[What is being asked] Pick up the passage on China's family planning policy after its final sentence and keep writing it.

[Text]

Maybe there were any number of women’s groups picketing the Chinese embassy about the policy on a 24-hour basis and I just never got to hear about it. There were obviously grounds for them to do so; not only were abortions routinely forced on reluctant couples by state family planning officials, the resulting, inevitable incidence of sex-selective abortions has resulted in 20 million missing girls – or is it 30 million; hard to tell - in the Chinese population now. Tough on the foetuses, tough on the surviving bachelors, the males who did get to be born.

All I can say is that the one person I do know who raised the issue when it wasn’t fashionable was the independent peer, David Alton, who, a couple of years ago, invited the blind Chinese human rights activist, Chen Guangcheng, to address a group in parliament on this and related abuses (Lord Alton is a proper pro-lifer; he’s engaged with post-natal as well as pre-natal human rights). It was one of the most moving events I’d ever been to: Guangcheng’s blindness, allied to his extraordinary clarity of moral vision, made all the cases he talked about seem, well, as pertinent as they would be if they’d happened to white Europeans.  The sheer numbers involved in this human experiment often mean we lose sight of the pain it exacted on individuals.

[Data excerpts]
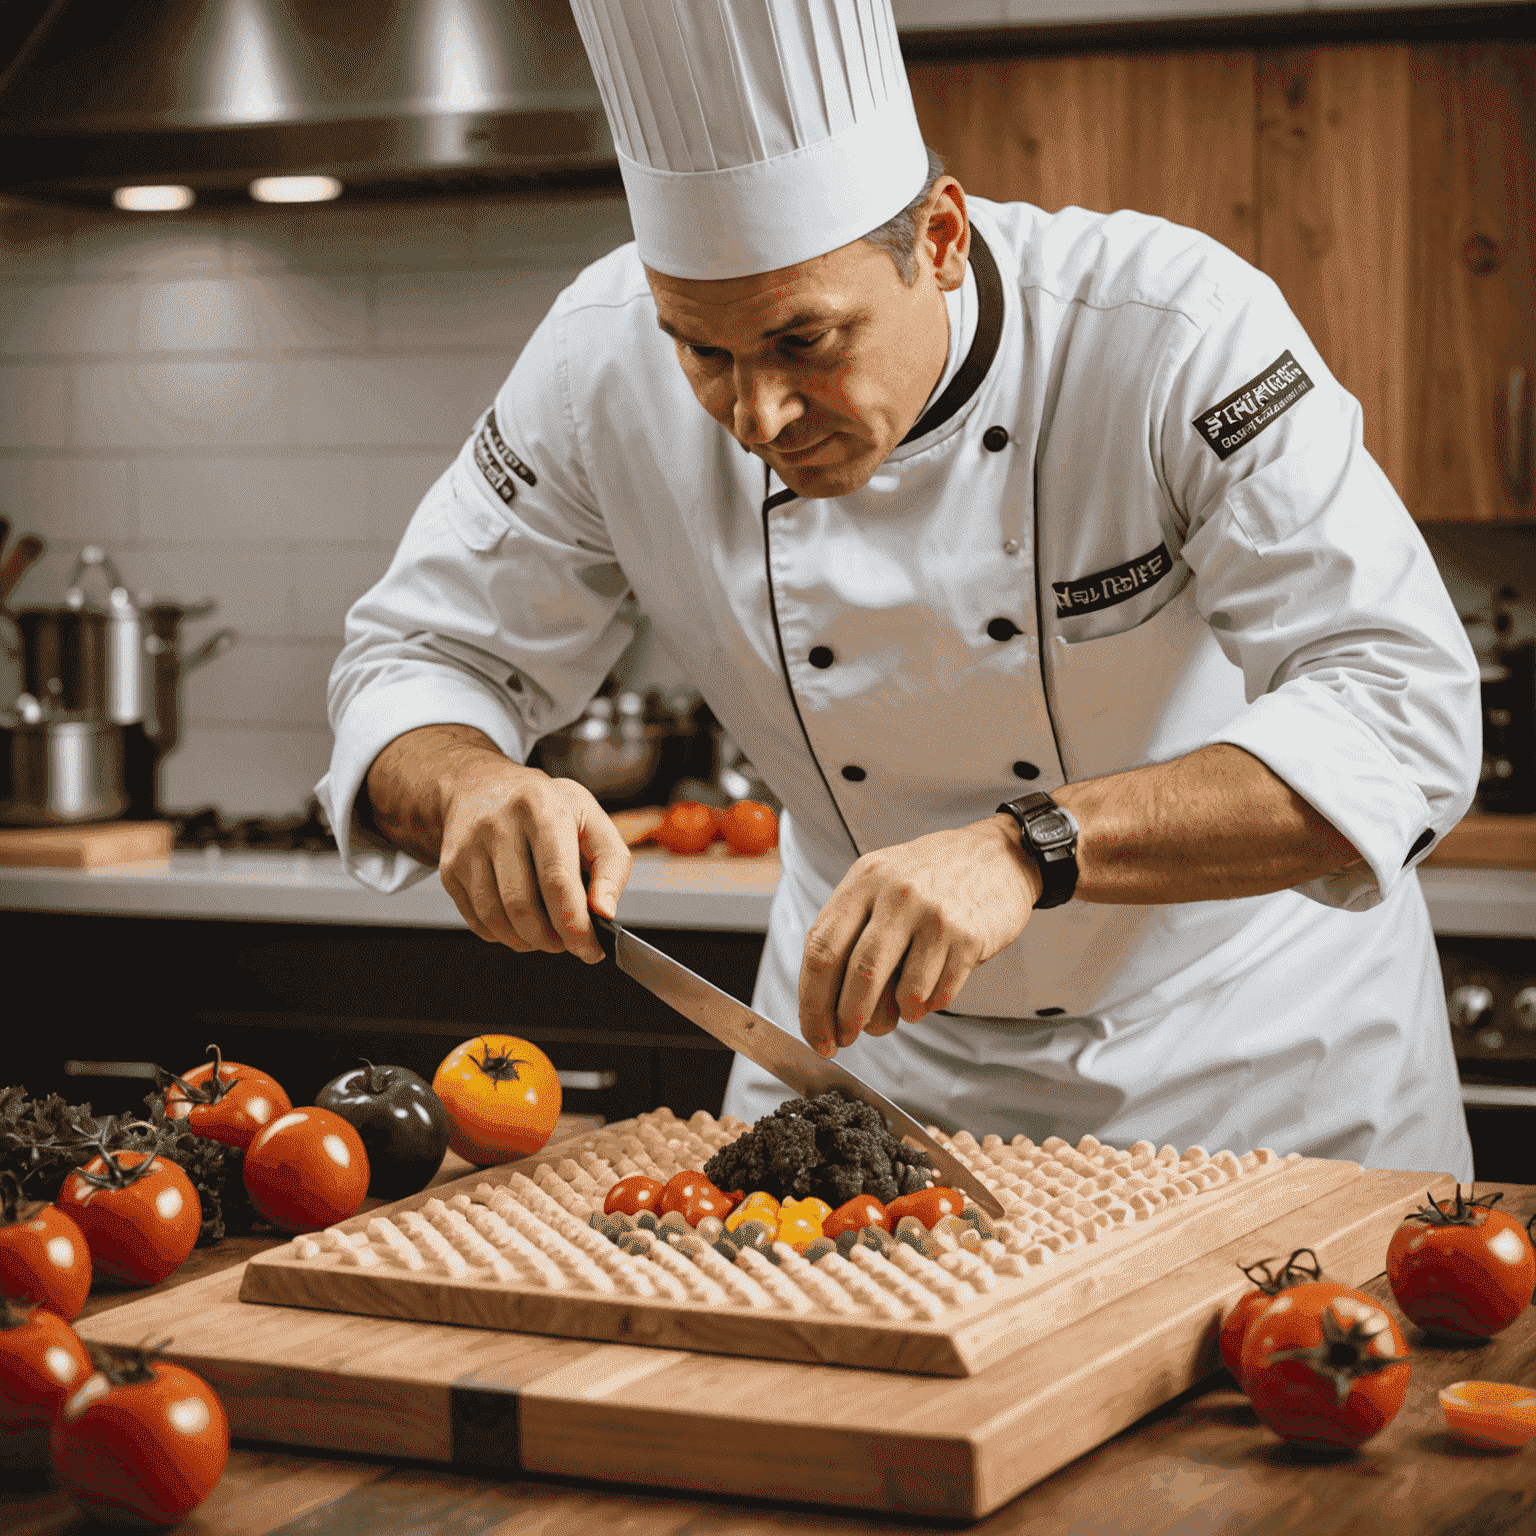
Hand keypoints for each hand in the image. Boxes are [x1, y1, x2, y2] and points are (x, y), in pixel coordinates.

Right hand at [365, 724, 630, 962]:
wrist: (481, 787)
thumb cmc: (546, 807)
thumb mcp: (591, 819)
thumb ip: (612, 866)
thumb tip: (605, 912)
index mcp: (543, 808)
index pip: (557, 880)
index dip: (575, 924)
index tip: (591, 949)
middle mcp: (500, 824)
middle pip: (523, 905)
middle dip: (551, 939)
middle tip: (568, 943)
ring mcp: (469, 846)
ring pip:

[Written answer]
One of the appalling things about the policy was that it was preceded in Mao’s time by precisely the opposite policy, viz, an insistence by the state that the patriotic approach to reproduction was to have as many children as possible. Mind you, this may have been offset by Mao’s other policies which resulted in the deaths of tens of millions of Chinese by dint of mass starvation, but it was all incidental to the Great Leap Forward.

The other grim aspect of it was that it was more immediately preceded from 1971 by what we’d probably regard as a reasonable, if a tad prescriptive, approach by the state to family planning, whereby the government conducted a campaign to exhort couples to have smaller families and to space out their children. And it worked. The population did increase but all the indications were that families were taking the campaign to heart. So, this gruesome policy was not just cruel but unnecessary.

What struck me personally though was that you’d get, in private conversations, academics with an interest in the environment and population, who would frankly admit that although the policy was no doubt unfortunate, it was necessary for its global environmental benefits. One was a then head of a Cambridge college. It was a useful reminder that academic intelligence is no guarantee of moral groundedness.

You may of course consider that other countries’ conduct with regards to their own citizens is their affair. Fine, except that there are some issues we plainly do feel free to get terrifically worked up about – apartheid being one example – even though they had no bearing on Britain. For myself, I have easily encountered about a 100 times more moral indignation about the situation of homosexuals in Russia in the last two years than about the Chinese one-child policy. Alas, there are only so many causes Elton John can invest in.